Prinsip ibadah ghairu mahdhah adalah tidak harus sebagaimana yang dicontohkan oleh Rasulullah karena keberadaannya didasarkan atas tidak adanya dalil yang melarang. Selama Allah Ta’ala dan Rasul-Nya tidak melarang maka ibadah bentuk ini boleh dilakukan.
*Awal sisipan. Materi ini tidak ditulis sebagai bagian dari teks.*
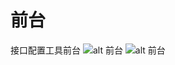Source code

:# 前台
接口配置工具前台
![alt 前台](http://omnis.cenboomh.com/static/img/img_f.jpg)
![alt 前台](http://omnis.cenboomh.com/static/img/img_k.jpg)


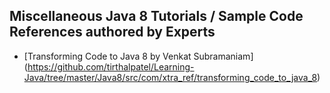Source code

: Miscellaneous Java 8 Tutorials / Sample Code References authored by Experts
----------------------------------------------------------------------------

* [Transforming Code to Java 8 by Venkat Subramaniam] (https://github.com/tirthalpatel/Learning-Java/tree/master/Java8/src/com/xtra_ref/transforming_code_to_java_8)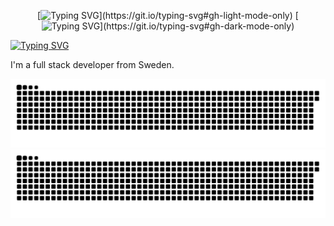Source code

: <div align="center">

[![Typing SVG](https://readme-typing-svg.herokuapp.com/?duration=3000&font=Righteous&size=65&height=95&width=500&center=true&color=111111&lines=Greetings!;Välkommen!;Guten+tag!;Hola!)](https://git.io/typing-svg#gh-light-mode-only)
[![Typing SVG](https://readme-typing-svg.herokuapp.com/?duration=3000&font=Righteous&size=65&height=95&width=500&center=true&color=FFFFFF&lines=Greetings!;Välkommen!;Guten+tag!;Hola!)](https://git.io/typing-svg#gh-dark-mode-only)

</div>


[![Typing SVG](https://readme-typing-svg.herokuapp.com/?duration=3000&font=Righteous&size=35&height=50&width=500&color=FFFFFF&lines=About+me;Om+mig)](https://git.io/typing-svg#gh-dark-mode-only)

I'm a full stack developer from Sweden.

<div align="center">

![GitHub Snake Light](https://raw.githubusercontent.com/adaptive-simon/adaptive-simon/output/github-snake.svg#gh-light-mode-only)
![GitHub Snake dark](https://raw.githubusercontent.com/adaptive-simon/adaptive-simon/output/github-snake-dark.svg#gh-dark-mode-only)
</div>

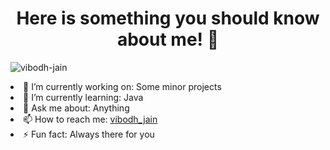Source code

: <h1 align="center">Here is something you should know about me! 👋</h1> 
  

<p align="left"> <img src="https://komarev.com/ghpvc/?username=vibodh-jain&label=Profile%20views&color=0e75b6&style=flat" alt="vibodh-jain" /> </



- 🔭 I’m currently working on:  Some minor projects 
- 🌱 I’m currently learning: Java 
- 💬 Ask me about:  Anything
- 📫 How to reach me:  [vibodh_jain](https://www.instagram.com/vibodh_jain/)
- ⚡ Fun fact:  Always there for you 
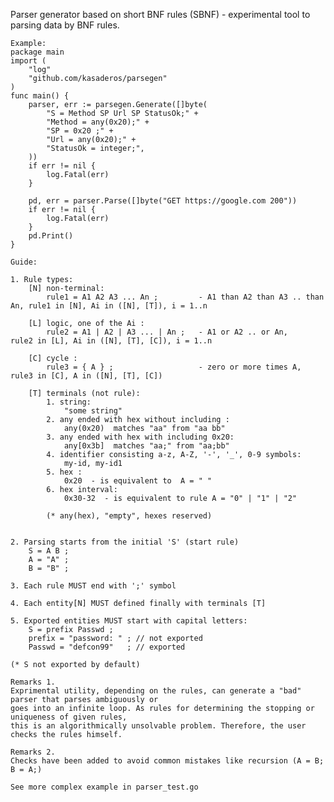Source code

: Parser generator based on short BNF rules (SBNF) - experimental tool to parsing data by BNF rules.

	Example:
    package main
    import (
        "log"
        "github.com/kasaderos/parsegen"
    )
    func main() {
        parser, err := parsegen.Generate([]byte(
    		"S = Method SP Url SP StatusOk;" +
			"Method = any(0x20);" +
			"SP = 0x20 ;" +
			"Url = any(0x20);" +
			"StatusOk = integer;",
    	))
        if err != nil {
            log.Fatal(err)
        }

	    pd, err = parser.Parse([]byte("GET https://google.com 200"))
        if err != nil {
            log.Fatal(err)
        }
        pd.Print()
    }

	Guide:

	1. Rule types:
		[N] non-terminal:
            rule1 = A1 A2 A3 ... An ;         - A1 than A2 than A3 .. than An, rule1 in [N], Ai in ([N], [T]), i = 1..n

		[L] logic, one of the Ai :
            rule2 = A1 | A2 | A3 ... | An ;   - A1 or A2 .. or An,             rule2 in [L], Ai in ([N], [T], [C]), i = 1..n

		[C] cycle :
            rule3 = { A } ;                   - zero or more times A,          rule3 in [C], A in ([N], [T], [C])

        [T] terminals (not rule): 
            1. string: 
                "some string"
            2. any ended with hex without including : 
                any(0x20)  matches "aa" from "aa bb"
            3. any ended with hex with including 0x20: 
                any[0x3b]  matches "aa;" from "aa;bb"
            4. identifier consisting a-z, A-Z, '-', '_', 0-9 symbols:
                my-id, my-id1  
            5. hex :
                0x20  - is equivalent to  A = " "
            6. hex interval:
                0x30-32  - is equivalent to rule A = "0" | "1" | "2" 

            (* any(hex), "empty", hexes reserved)        
            

	2. Parsing starts from the initial 'S' (start rule)
	    S = A B ;
		A = "A" ;
		B = "B" ;

	3. Each rule MUST end with ';' symbol

	4. Each entity[N] MUST defined finally with terminals [T]

	5. Exported entities MUST start with capital letters:
		S = prefix Passwd ; 
		prefix = "password: " ; // not exported
		Passwd = "defcon99"   ; // exported

    (* S not exported by default)

	Remarks 1.
	Exprimental utility, depending on the rules, can generate a "bad" parser that parses ambiguously or
	goes into an infinite loop. As rules for determining the stopping or uniqueness of given rules,
	this is an algorithmically unsolvable problem. Therefore, the user checks the rules himself.

	Remarks 2.
	Checks have been added to avoid common mistakes like recursion (A = B; B = A;)

	See more complex example in parser_test.go
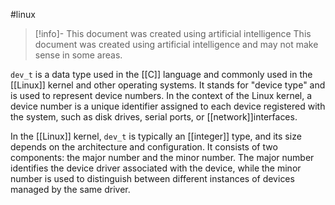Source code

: #linux 
> [!info]- This document was created using artificial intelligence
> This document was created using artificial intelligence and may not make sense in some areas.

`dev_t` is a data type used in the [[C]] language and commonly used in the [[Linux]] kernel and other operating systems. It stands for "device type" and is used to represent device numbers. In the context of the Linux kernel, a device number is a unique identifier assigned to each device registered with the system, such as disk drives, serial ports, or [[network]]interfaces.

In the [[Linux]] kernel, `dev_t` is typically an [[integer]] type, and its size depends on the architecture and configuration. It consists of two components: the major number and the minor number. The major number identifies the device driver associated with the device, while the minor number is used to distinguish between different instances of devices managed by the same driver.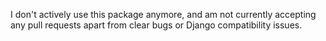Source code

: I don't actively use this package anymore, and am not currently accepting any pull requests apart from clear bugs or Django compatibility issues.
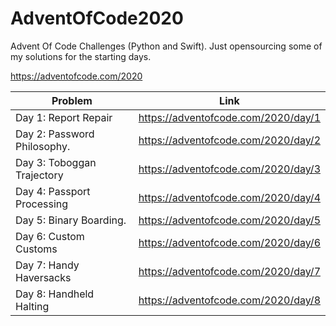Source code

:# AdventOfCode2020
Advent Of Code Challenges (Python and Swift). Just opensourcing some of my solutions for the starting days.

https://adventofcode.com/2020




|         Problem            |                 Link                      |
| ---------------------------|------------------------------------------ |
| Day 1: Report Repair       | https://adventofcode.com/2020/day/1       |
| Day 2: Password Philosophy.| https://adventofcode.com/2020/day/2       |
| Day 3: Toboggan Trajectory | https://adventofcode.com/2020/day/3       |
| Day 4: Passport Processing | https://adventofcode.com/2020/day/4       |
| Day 5: Binary Boarding.    | https://adventofcode.com/2020/day/5       |
| Day 6: Custom Customs      | https://adventofcode.com/2020/day/6       |
| Day 7: Handy Haversacks    | https://adventofcode.com/2020/day/7      |
| Day 8: Handheld Halting    | https://adventofcode.com/2020/day/8      |


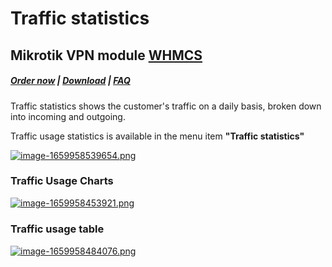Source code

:# Traffic statistics

## Mikrotik VPN module **[WHMCS](https://puqcloud.com/link.php?id=77)** 

#####  [Order now](https://puqcloud.com/index.php?rp=/store/whmcs-module-mikrotik-vpn) | [Download](https://download.puqcloud.com/WHMCS/servers/PUQ_WHMCS-Mikrotik-VPN/) | [FAQ](https://faq.puqcloud.com/)

Traffic statistics shows the customer's traffic on a daily basis, broken down into incoming and outgoing.

Traffic usage statistics is available in the menu item **"Traffic statistics"**

[![image-1659958539654.png](https://doc.puq.info/uploads/images/gallery/2022-08/scaled-1680-/image-1659958539654.png)](https://doc.puq.info/uploads/images/gallery/2022-08/image-1659958539654.png)

### **Traffic Usage Charts**

[![image-1659958453921.png](https://doc.puq.info/uploads/images/gallery/2022-08/scaled-1680-/image-1659958453921.png)](https://doc.puq.info/uploads/images/gallery/2022-08/image-1659958453921.png)

#####  

### **Traffic usage table**

[![image-1659958484076.png](https://doc.puq.info/uploads/images/gallery/2022-08/scaled-1680-/image-1659958484076.png)](https://doc.puq.info/uploads/images/gallery/2022-08/image-1659958484076.png)

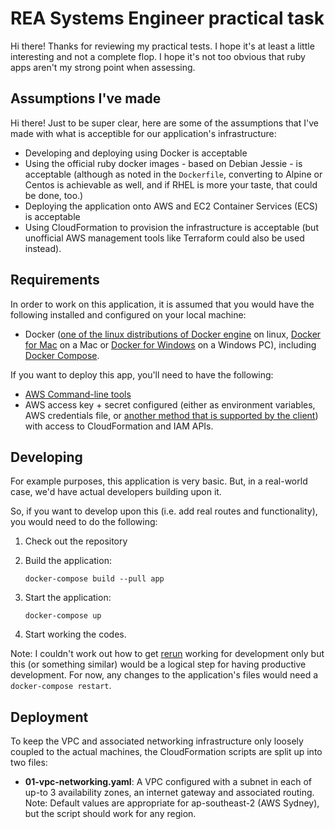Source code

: REA Systems Engineer practical task
===================================

Hi there! Thanks for reviewing my practical tests. I hope it's at least a little interesting and not a complete flop.
I hope it's not too obvious that ruby apps aren't my strong point when assessing.

## Assumptions I've made

Hi there! Just to be super clear, here are some of the assumptions that I've made with what is acceptible for our 
application's infrastructure:

- Developing and deploying using Docker is acceptable
- Using the official ruby docker images - based on Debian Jessie - is acceptable (although as noted in the `Dockerfile`,
   converting to Alpine or Centos is achievable as well, and if RHEL is more your taste, that could be done, too.) 
- Deploying the application onto AWS and EC2 Container Services (ECS) is acceptable
- Using CloudFormation to provision the infrastructure is acceptable (but unofficial AWS management tools like 
   Terraform could also be used instead).

## Requirements

In order to work on this application, it is assumed that you would have the following installed and configured on your 
local machine:

- Docker ([one of the linux distributions of Docker engine](https://docs.docker.com/engine/installation/) on linux, 
   [Docker for Mac](https://docs.docker.com/docker-for-mac/) on a Mac or 
   [Docker for Windows](https://docs.docker.com/docker-for-windows/install/) on a Windows PC), including 
   [Docker Compose](https://docs.docker.com/compose/).

If you want to deploy this app, you'll need to have the following:

- [AWS Command-line tools](https://aws.amazon.com/cli/) 
- AWS access key + secret configured (either as environment variables, AWS credentials file, or [another method that is 
   supported by the client](http://docs.aws.amazon.com/cli/latest/userguide/cli-chap-getting-started.html)) with access 
   to CloudFormation and IAM APIs. 

## Developing

For example purposes, this application is very basic. But, in a real-world case, we'd have actual developers building 
upon it.

So, if you want to develop upon this (i.e. add real routes and functionality), you would need to do the following:

1. Check out the repository
2. Build the application:

       docker-compose build --pull app

3. Start the application:
    
       docker-compose up

4. Start working the codes. 

Note: I couldn't work out how to get [rerun](http://www.sinatrarb.com/faq.html#reloading) working for development only
but this (or something similar) would be a logical step for having productive development. 
For now, any changes to the application's files would need a `docker-compose restart`.

## Deployment

To keep the VPC and associated networking infrastructure only loosely coupled to the actual machines, the CloudFormation
scripts are split up into two files:

- **01-vpc-networking.yaml**: A VPC configured with a subnet in each of up-to 3 availability zones, an internet gateway 
   and associated routing. Note: Default values are appropriate for ap-southeast-2 (AWS Sydney), but the script should
   work for any region.
   
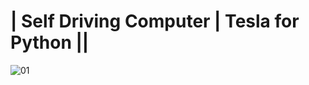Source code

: # | Self Driving Computer | Tesla for Python   ||
 ![01](https://user-images.githubusercontent.com/76967004/109657165-f2b67080-7b43-11eb-80b5-7b776f756866.jpg)
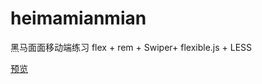 # heimamianmian
黑马面面移动端练习 flex + rem + Swiper+ flexible.js +  LESS   

[预览](https://kylec14.github.io/heimamianmian/)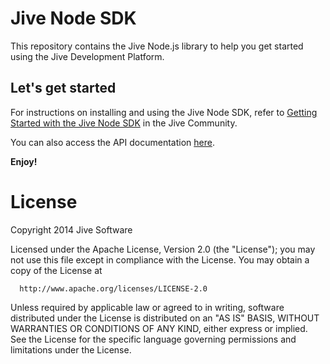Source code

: # Jive Node SDK

This repository contains the Jive Node.js library to help you get started using the Jive Development Platform.

## Let's get started

For instructions on installing and using the Jive Node SDK, refer to [Getting Started with the Jive Node SDK](https://community.jivesoftware.com/docs/DOC-114053) in the Jive Community.

You can also access the API documentation [here](https://cdn.rawgit.com/jivesoftware/jive-sdk/master/docs/api/index.html).

**Enjoy!**

# License 

   Copyright 2014 Jive Software

   Licensed under the Apache License, Version 2.0 (the "License");
   you may not use this file except in compliance with the License.
   You may obtain a copy of the License at

      http://www.apache.org/licenses/LICENSE-2.0

   Unless required by applicable law or agreed to in writing, software
   distributed under the License is distributed on an "AS IS" BASIS,
   WITHOUT WARRANTIES OR CONDITIONS OF ANY KIND, either express or implied.
   See the License for the specific language governing permissions and
   limitations under the License.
Wal ashlu fii ‘aadaatinal ibaahati hattaa yajii-u shaariful ibaahah (Dan hukum asal dalam perkara ibadah ghairu mahdhah yang meliputi perkara muamalah, biasaan, budaya atau adat adalah mubah (boleh) sampai ada dalil yang memalingkan dari hukum asal atau sampai ada dalil yang melarang atau mengharamkannya).
 
Contoh ibadah ghairu mahdhah adalah kebiasaan yang baik, termasuk kebiasaan dzikir, shalawat, ratib, membaca Al-Qur’an (keterangan masalah ini bisa dibaca dalam Tahrirut Tankih karya Zakariya al-Anshari atau Fathul Mu’in karya al-Malabari).
 
Ibadah-ibadah tersebut termasuk ibadah ghairu mahdah, karena tidak ditentukan cara-cara, waktu-waktu dan jumlahnya secara khusus. Orang dapat berdzikir kapan pun dan di manapun. Demikian juga dengan membaca Al-Qur’an. Namun tentu saja terdapat beberapa pengecualian.
 
Kesimpulan:
Dari keterangan di atas bisa dilihat bahwa bershalawat bukanlah termasuk ibadah mahdhah sebagaimana halnya shalat. Menganalogikan hukum shalat sambil makan dengan membaca shalawat sambil diiringi tabuhan rebana jelas merupakan sebuah analogi yang keliru, karena kedudukan keduanya dalam klasifikasi ibadah sebagaimana yang sudah dijelaskan di atas berbeda.
 
Membaca shalawat sambil diiringi rebana adalah hal yang dibolehkan. Membaca shalawat merupakan amal yang dianjurkan, sedangkan menabuh rebana merupakan perbuatan yang dibolehkan. Maka menggabungkan keduanya bukanlah sebuah hal yang diharamkan. Jika ada yang mengatakan bershalawat sambil diiringi tabuhan rebana sebagai sesuatu yang haram, maka ia harus mampu menunjukkan dalil pengharamannya. Jika tidak, maka pendapat yang demikian itu hanyalah berdasarkan nafsu belaka, dan tidak boleh diikuti.